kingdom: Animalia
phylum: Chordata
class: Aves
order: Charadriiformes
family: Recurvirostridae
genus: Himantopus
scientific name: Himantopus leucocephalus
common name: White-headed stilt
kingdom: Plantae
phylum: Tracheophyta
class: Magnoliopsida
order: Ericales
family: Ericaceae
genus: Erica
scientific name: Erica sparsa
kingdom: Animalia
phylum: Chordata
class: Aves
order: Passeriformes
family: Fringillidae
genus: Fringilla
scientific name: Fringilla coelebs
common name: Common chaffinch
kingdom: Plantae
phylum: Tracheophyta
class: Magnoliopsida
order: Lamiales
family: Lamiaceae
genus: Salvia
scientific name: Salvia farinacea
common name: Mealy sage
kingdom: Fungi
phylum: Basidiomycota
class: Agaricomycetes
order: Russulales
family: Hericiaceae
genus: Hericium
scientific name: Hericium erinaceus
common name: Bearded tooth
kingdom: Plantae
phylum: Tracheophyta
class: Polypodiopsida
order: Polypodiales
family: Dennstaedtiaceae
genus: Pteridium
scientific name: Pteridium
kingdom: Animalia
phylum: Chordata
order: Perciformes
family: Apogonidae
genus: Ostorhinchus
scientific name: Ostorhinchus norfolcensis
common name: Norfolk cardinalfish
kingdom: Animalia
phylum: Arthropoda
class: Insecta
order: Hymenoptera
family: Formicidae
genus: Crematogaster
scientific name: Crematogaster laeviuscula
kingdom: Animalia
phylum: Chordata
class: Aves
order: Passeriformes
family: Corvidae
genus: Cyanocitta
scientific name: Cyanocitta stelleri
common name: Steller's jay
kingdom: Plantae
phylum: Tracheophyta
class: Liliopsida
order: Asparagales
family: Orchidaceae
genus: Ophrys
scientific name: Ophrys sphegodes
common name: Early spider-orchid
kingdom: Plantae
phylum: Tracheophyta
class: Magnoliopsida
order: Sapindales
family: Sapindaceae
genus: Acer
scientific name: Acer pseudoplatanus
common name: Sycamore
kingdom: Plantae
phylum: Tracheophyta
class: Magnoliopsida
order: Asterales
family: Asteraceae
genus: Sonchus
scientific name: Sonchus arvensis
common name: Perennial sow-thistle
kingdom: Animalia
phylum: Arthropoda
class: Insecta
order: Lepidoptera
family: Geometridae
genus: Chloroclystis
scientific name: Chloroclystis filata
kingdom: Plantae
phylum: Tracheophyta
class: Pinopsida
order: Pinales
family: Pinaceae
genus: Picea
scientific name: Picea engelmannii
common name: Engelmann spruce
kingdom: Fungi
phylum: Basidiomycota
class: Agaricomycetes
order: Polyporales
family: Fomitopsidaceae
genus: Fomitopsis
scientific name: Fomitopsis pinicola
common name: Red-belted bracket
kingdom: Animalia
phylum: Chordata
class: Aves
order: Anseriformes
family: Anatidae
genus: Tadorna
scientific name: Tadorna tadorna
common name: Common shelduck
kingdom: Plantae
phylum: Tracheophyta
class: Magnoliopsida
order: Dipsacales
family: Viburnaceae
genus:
# # #
**The task**: Could you render every line of the entries above as a Markdown table with the columns Row and Line? Number the rows in order and omit blank lines.

**Task result**:
| Row | Line |
|---|---|
| 1 | kingdom: Animalia |
| 2 | phylum: Chordata |
| 3 | class: Aves |
| 4 | order: Charadriiformes |
| 5 | family: Recurvirostridae |
| 6 | genus: Himantopus |
| 7 | scientific name: Himantopus leucocephalus |
| 8 | common name: White-headed stilt |
| 9 | kingdom: Plantae |
| 10 | phylum: Tracheophyta |
| 11 | class: Magnoliopsida |
| 12 | order: Ericales |
| 13 | family: Ericaceae |
| 14 | genus: Erica |
| 15 | scientific name: Erica sparsa |
| 16 | kingdom: Animalia |
| 17 | phylum: Chordata |
| 18 | class: Aves |
| 19 | order: Passeriformes |
| 20 | family: Fringillidae |
| 21 | genus: Fringilla |
| 22 | scientific name: Fringilla coelebs |
| 23 | common name: Common chaffinch |
| 24 | kingdom: Plantae |
| 25 | phylum: Tracheophyta |
| 26 | class: Magnoliopsida |
| 27 | order: Lamiales |
| 28 | family: Lamiaceae |
| 29 | genus: Salvia |
| 30 | scientific name: Salvia farinacea |
| 31 | common name: Mealy sage |
| 32 | kingdom: Fungi |
| 33 | phylum: Basidiomycota |
| 34 | class: Agaricomycetes |
| 35 | order: Russulales |
| 36 | family: Hericiaceae |
| 37 | genus: Hericium |
| 38 | scientific name: Hericium erinaceus |
| 39 | common name: Bearded tooth |
| 40 | kingdom: Plantae |
| 41 | phylum: Tracheophyta |
| 42 | class: Polypodiopsida |
| 43 | order: Polypodiales |
| 44 | family: Dennstaedtiaceae |
| 45 | genus: Pteridium |
| 46 | scientific name: Pteridium |
| 47 | kingdom: Animalia |
| 48 | phylum: Chordata |
| 49 | order: Perciformes |
| 50 | family: Apogonidae |
| 51 | genus: Ostorhinchus |
| 52 | scientific name: Ostorhinchus norfolcensis |
| 53 | common name: Norfolk cardinalfish |
| 54 | kingdom: Animalia |
| 55 | phylum: Arthropoda |
| 56 | class: Insecta |
| 57 | order: Hymenoptera |
| 58 | family: Formicidae |
| 59 | genus: Crematogaster |
| 60 | scientific name: Crematogaster laeviuscula |
| 61 | kingdom: Animalia |
| 62 | phylum: Chordata |
| 63 | class: Aves |
| 64 | order: Passeriformes |
| 65 | family: Corvidae |
| 66 | genus: Cyanocitta |
| 67 | scientific name: Cyanocitta stelleri |
| 68 | common name: Steller's jay |
| 69 | kingdom: Plantae |
| 70 | phylum: Tracheophyta |
| 71 | class: Liliopsida |
| 72 | order: Asparagales |
| 73 | family: Orchidaceae |
| 74 | genus: Ophrys |
| 75 | scientific name: Ophrys sphegodes |
| 76 | common name: Early spider-orchid |
| 77 | kingdom: Plantae |
| 78 | phylum: Tracheophyta |
| 79 | class: Magnoliopsida |
| 80 | order: Sapindales |
| 81 | family: Sapindaceae |
| 82 | genus: Acer |
| 83 | scientific name: Acer pseudoplatanus |
| 84 | common name: Sycamore |
| 85 | kingdom: Plantae |
| 86 | phylum: Tracheophyta |
| 87 | class: Magnoliopsida |
| 88 | order: Asterales |
| 89 | family: Asteraceae |
| 90 | genus: Sonchus |
| 91 | scientific name: Sonchus arvensis |
| 92 | common name: Perennial sow-thistle |
| 93 | kingdom: Animalia |
| 94 | phylum: Arthropoda |
| 95 | class: Insecta |
| 96 | order: Lepidoptera |
| 97 | family: Geometridae |
| 98 | genus: Chloroclystis |
| 99 | scientific name: Chloroclystis filata |
| 100 | kingdom: Plantae |
| 101 | phylum: Tracheophyta |
| 102 | class: Pinopsida |
| 103 | order: Pinales |
| 104 | family: Pinaceae |
| 105 | genus: Picea |
| 106 | scientific name: Picea engelmannii |
| 107 | common name: Engelmann spruce |
| 108 | kingdom: Fungi |
| 109 | phylum: Basidiomycota |
| 110 | class: Agaricomycetes |
| 111 | order: Polyporales |
| 112 | family: Fomitopsidaceae |
| 113 | genus: Fomitopsis |
| 114 | scientific name: Fomitopsis pinicola |
| 115 | common name: Red-belted bracket |
| 116 | kingdom: Animalia |
| 117 | phylum: Chordata |
| 118 | class: Aves |
| 119 | order: Anseriformes |
| 120 | family: Anatidae |
| 121 | genus: Tadorna |
| 122 | scientific name: Tadorna tadorna |
| 123 | common name: Common shelduck |
| 124 | kingdom: Plantae |
| 125 | phylum: Tracheophyta |
| 126 | class: Magnoliopsida |
| 127 | order: Dipsacales |
| 128 | family: Viburnaceae |
| 129 | genus: |